Au moins 29 jihadistes ont Ă©tĂ© tuĂ©s, dont des membres de HTS et du Parti islamique du Turkestan, de mĂȘme que 24 combattants prorĂ©gime, d'aprĂšs un nouveau bilan fourni par l'Observatoire. Depuis le 28 avril, au moins sept hĂŽpitaux ou centres mĂ©dicaux ont Ă©tĂ© touchĂ©s par des bombardements, certains se retrouvant hors-service, a dĂ©plorĂ© l'ONU. Neuf Ă©coles ont aussi Ă©tĂ© touchĂ©es, selon la mĂȘme source.

- "Offensive limitée" -

Dominé par HTS, Idleb est le dernier grand bastion jihadiste à échapper au pouvoir de Bachar al-Assad, aprÚs plus de huit ans d'un conflit dévastateur.
L'écrasante majorité des quelque trois millions d'habitants vit grùce à l'aide humanitaire. La moitié sont des déplacés, arrivés à Idleb aprÚs avoir fui d'autres bastions rebelles reconquis par le régime.

Le pouvoir syrien, appuyés par ses alliés indéfectibles, Moscou et Téhéran, a multiplié ces derniÚres années les victoires face aux insurgés, jusqu'à asseoir son contrÎle sur prÚs des deux-tiers du pays. A maintes reprises, le régime a martelé sa détermination à reconquérir toute la Syrie, déchirée depuis 2011 par une guerre qui a fait plus de 370.000 morts et laissé des villes et des régions entiÚre en ruines.

Aron Lund, expert du think-tank The Century Foundation, n'exclut pas "une offensive limitée à Idleb, grignotant certains secteurs", dans l'objectif "d'affaiblir HTS" ou d'obtenir "des concessions spécifiques". Un scénario d'autant plus plausible que deux autoroutes passant par Idleb --qui devaient relier les territoires aux mains du régime à Alep (nord), Hama (centre) et Lattaquié (nord-ouest)-- n'ont pu rouvrir jusque-là au trafic.
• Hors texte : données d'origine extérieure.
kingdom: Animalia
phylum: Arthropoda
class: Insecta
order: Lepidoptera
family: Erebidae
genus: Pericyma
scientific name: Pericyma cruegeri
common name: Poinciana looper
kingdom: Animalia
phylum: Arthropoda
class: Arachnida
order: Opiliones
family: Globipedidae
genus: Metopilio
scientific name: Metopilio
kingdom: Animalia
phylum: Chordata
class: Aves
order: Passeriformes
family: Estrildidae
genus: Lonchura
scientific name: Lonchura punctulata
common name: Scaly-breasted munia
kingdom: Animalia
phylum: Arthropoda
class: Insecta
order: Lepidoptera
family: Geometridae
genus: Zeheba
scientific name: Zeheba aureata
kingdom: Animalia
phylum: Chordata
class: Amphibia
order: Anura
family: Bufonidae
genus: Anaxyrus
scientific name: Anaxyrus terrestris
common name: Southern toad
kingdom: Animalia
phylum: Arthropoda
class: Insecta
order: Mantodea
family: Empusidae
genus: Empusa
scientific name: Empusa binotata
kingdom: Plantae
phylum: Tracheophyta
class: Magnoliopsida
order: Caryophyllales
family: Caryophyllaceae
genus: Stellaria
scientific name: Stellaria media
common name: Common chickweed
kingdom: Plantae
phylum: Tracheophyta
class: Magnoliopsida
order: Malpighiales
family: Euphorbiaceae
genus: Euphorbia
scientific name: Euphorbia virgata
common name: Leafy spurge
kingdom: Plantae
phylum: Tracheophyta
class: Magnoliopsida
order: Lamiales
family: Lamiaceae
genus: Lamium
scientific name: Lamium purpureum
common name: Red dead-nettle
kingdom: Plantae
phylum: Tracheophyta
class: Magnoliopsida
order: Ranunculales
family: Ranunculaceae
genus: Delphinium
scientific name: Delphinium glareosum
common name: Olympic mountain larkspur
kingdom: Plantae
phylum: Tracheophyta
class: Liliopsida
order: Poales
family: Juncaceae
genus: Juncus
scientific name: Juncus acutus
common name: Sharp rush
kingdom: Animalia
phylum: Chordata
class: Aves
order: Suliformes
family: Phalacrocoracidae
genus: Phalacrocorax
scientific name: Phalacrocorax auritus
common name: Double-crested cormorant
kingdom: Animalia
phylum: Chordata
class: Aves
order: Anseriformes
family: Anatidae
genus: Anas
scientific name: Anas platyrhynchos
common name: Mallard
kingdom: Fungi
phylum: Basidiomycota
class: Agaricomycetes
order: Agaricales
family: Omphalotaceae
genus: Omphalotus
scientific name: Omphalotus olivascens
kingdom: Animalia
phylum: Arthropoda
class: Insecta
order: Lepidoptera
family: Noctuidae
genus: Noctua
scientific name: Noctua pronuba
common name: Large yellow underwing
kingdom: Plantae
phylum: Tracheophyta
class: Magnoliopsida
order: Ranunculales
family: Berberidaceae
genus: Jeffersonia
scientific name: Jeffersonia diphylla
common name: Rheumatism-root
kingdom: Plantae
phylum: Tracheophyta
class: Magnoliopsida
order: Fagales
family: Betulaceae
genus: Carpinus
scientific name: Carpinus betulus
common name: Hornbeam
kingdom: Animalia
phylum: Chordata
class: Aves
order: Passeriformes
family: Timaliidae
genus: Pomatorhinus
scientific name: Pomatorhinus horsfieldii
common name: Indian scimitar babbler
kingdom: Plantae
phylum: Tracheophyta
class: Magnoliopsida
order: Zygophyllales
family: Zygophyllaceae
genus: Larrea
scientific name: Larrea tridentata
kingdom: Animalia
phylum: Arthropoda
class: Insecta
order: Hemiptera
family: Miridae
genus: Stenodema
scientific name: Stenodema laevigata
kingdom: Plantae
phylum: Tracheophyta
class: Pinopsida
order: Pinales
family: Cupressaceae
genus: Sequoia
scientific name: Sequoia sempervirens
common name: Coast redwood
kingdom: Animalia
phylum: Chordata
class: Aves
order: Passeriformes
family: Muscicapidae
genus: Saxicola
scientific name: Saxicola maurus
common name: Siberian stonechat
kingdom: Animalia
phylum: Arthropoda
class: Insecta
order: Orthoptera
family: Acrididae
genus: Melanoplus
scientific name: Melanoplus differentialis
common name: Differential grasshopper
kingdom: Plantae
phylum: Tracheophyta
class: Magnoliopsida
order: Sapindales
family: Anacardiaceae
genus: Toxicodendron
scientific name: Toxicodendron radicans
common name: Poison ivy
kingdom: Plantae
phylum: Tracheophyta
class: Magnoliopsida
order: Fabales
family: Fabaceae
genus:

L'expert sur la Syrie, Fabrice Balanche, envisage lui aussi une offensive. "La partie nord (d'Idleb) restera encore pour quelque temps un fief de HTS adossé à la frontiÚre turque" mais "l'armée syrienne aura plus de facilité à reprendre le sud", dit-il. Et parvenir à rétablir la circulation sur les deux autoroutes permettra de redonner une bouffée d'oxygÚne à Alep et réduire les coûts de transports vers la métropole, relÚve M. Balanche. "Alep demeure isolée car privée de la plus grande partie de son arriÚre-pays et mal reliée au reste de la Syrie", ajoute-t-il.